By Sophie63 posted 05-02-2020 19:10

  


Andrea Lindsay is one of 40 wonderful volunteers who propagate Indigenous plants for revegetation at the Bellarine Secondary College & Bellarine Landcare Group Nursery.

Andrea is pictured here with the Nursery Coordinator, Fiona Love.

"Just after I moved to Drysdale, I made a great discovery — our own Landcare Indigenous plant nursery in the grounds of Drysdale Secondary College. Wow! Somewhere I can indulge my passion for plants and enjoy the best of company! Which is what I have been doing for several years now. Our nursery propagates over 250 local species and around 50,000 plants each year. Work is done by forty volunteers under the guidance of our lovely and knowledgeable coordinator, Fiona Love. Our volunteers are a talented lot too. They come from a variety of backgrounds and have many skills to share — as well as great conversation.

We collect seed or cuttings, plant, prick out seedlings into tubes, and commune with our baby plants while we weed and feed them. We also have a special, and ingenious group that works to maintain and upgrade our buildings.

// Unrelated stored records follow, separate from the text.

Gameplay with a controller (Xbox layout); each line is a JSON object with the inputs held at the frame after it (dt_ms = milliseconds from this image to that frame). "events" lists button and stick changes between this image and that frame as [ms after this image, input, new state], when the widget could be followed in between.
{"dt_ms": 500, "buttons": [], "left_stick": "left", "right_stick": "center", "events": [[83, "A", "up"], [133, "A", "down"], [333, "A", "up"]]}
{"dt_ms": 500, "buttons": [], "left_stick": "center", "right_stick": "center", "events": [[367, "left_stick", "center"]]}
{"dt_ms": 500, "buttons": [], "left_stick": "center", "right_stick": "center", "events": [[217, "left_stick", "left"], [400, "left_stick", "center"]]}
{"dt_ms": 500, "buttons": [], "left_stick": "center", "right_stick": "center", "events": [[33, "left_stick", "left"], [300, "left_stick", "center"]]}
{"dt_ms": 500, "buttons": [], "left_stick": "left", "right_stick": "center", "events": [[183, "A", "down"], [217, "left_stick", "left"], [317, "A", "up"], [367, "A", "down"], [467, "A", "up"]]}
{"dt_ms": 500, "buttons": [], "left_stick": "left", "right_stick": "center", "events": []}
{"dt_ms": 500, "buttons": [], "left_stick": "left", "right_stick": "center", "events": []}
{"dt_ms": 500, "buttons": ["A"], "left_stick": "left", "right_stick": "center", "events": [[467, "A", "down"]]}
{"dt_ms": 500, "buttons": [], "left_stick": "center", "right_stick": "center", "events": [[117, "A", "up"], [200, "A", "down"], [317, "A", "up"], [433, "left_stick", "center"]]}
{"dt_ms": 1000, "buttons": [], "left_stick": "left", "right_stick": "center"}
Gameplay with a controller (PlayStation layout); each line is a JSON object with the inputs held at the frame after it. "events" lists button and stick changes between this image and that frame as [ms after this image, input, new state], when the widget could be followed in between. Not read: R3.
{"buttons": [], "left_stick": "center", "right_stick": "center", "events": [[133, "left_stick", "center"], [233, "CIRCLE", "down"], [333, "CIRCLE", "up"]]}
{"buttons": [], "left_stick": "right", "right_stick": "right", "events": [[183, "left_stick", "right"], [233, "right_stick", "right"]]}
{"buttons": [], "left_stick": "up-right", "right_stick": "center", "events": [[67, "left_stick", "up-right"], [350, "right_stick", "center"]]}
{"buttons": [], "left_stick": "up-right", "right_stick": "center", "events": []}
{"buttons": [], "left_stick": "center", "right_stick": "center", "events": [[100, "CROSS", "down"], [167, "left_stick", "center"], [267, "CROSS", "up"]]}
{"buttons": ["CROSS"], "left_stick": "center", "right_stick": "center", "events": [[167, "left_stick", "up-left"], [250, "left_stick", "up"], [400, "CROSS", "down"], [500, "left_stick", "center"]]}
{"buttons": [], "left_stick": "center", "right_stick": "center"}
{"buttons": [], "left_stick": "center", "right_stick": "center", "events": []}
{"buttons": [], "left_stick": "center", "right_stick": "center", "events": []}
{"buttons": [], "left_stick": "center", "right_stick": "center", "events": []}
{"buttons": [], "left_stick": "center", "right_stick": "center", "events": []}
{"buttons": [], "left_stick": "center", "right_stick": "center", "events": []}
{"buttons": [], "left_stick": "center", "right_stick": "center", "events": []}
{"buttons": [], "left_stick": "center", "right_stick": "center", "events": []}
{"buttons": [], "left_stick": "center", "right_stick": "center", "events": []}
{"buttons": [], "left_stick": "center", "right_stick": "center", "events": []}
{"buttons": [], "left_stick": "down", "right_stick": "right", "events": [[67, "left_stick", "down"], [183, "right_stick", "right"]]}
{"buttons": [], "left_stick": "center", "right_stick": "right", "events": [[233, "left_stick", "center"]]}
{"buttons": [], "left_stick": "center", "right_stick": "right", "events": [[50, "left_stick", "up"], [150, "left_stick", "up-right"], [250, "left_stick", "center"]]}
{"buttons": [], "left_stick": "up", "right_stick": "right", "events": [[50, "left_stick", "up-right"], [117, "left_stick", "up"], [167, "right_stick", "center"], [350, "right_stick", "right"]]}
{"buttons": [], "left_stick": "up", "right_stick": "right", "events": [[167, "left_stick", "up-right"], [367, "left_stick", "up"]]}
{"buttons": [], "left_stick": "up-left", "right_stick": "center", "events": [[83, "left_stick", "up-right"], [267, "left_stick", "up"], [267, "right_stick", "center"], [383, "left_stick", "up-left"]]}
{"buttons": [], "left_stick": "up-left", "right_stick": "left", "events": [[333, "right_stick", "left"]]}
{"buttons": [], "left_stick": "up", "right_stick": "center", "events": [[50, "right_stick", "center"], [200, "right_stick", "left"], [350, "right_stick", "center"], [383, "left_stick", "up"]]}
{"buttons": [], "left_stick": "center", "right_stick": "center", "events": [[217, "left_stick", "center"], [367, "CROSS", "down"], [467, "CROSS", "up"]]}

Members of the group have made structures to protect young plants from excessive heat and marauding birds, and are inventing new ways to keep hungry possums and rodents from snacking on seedlings. They are especially clever at giving new life to left over bits-and-pieces as useful equipment — conservation in practice!

Originally our peninsula was clothed in open forests and woodlands. By the 1850s, Melbourne was growing apace, with an insatiable appetite for firewood. Timber cutting crews cleared land and shipped the wood to Melbourne. By the 1870s residents were so concerned that they wrote to von Mueller, at the Royal Botanic Gardens, asking for tree seedlings to help re-afforest the bare paddocks. Von Mueler obliged by sending some American and European trees. Now days landholders are after the local species, including shrubs and ground cover plants, which our Nursery provides. They have learnt that these do best and nurture the birds, bats and other beasties that control pests.

Local gardeners also love our Indigenous plants. They are tough, beautiful, attract native wildlife, and can be mixed with exotic species if that is what they want. And increasingly, people keen on the idea of edible gardens, are discovering what our first people have known for millennia — many native plants are good eating. Come sustained rain, and our plants will be flying out the door and into the ground. It is sooooo satisfying to be part of a success story and achieving something truly good for our land.

Our Nursery is a partnership with the Bellarine Secondary College, and is located on Belchers Road, Drysdale, and is open from 9am-3pm on Monday, Tuesday and Thursday, and the last Sunday of the month 10 am- 1 pm. If volunteering in the nursery interests you, just think — you can spend your hours growing plants, learning, enjoying good company and being free to wear old clothes in public!